"""

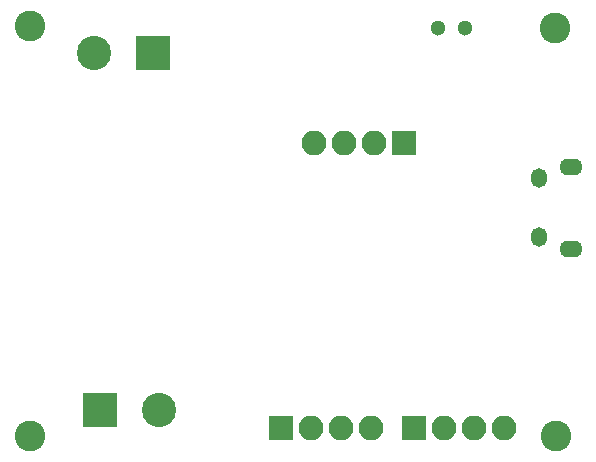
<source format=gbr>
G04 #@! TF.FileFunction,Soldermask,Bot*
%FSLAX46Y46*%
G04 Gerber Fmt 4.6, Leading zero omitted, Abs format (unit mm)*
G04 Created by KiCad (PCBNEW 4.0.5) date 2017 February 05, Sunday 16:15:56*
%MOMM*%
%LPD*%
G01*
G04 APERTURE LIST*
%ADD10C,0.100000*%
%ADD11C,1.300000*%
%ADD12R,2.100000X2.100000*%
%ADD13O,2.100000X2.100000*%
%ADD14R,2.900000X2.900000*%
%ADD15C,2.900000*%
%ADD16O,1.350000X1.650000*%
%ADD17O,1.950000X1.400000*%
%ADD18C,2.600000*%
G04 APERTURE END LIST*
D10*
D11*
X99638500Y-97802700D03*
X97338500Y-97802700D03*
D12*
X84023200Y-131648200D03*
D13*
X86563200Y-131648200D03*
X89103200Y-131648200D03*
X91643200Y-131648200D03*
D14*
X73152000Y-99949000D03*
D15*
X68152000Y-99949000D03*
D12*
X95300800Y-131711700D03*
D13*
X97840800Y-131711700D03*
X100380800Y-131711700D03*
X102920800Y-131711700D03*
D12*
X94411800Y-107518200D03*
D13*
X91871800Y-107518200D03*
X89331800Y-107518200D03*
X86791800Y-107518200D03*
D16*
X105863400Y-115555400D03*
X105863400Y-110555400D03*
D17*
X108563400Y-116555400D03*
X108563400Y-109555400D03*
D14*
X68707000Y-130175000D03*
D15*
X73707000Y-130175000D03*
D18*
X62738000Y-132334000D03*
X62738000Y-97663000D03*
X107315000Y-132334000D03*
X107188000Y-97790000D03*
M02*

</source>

"""

▸ **Goal of the exercise**: Please say how many lines in the records above contain the word "APERTURE", giving the number alone.

▸ **Output of the task**: 2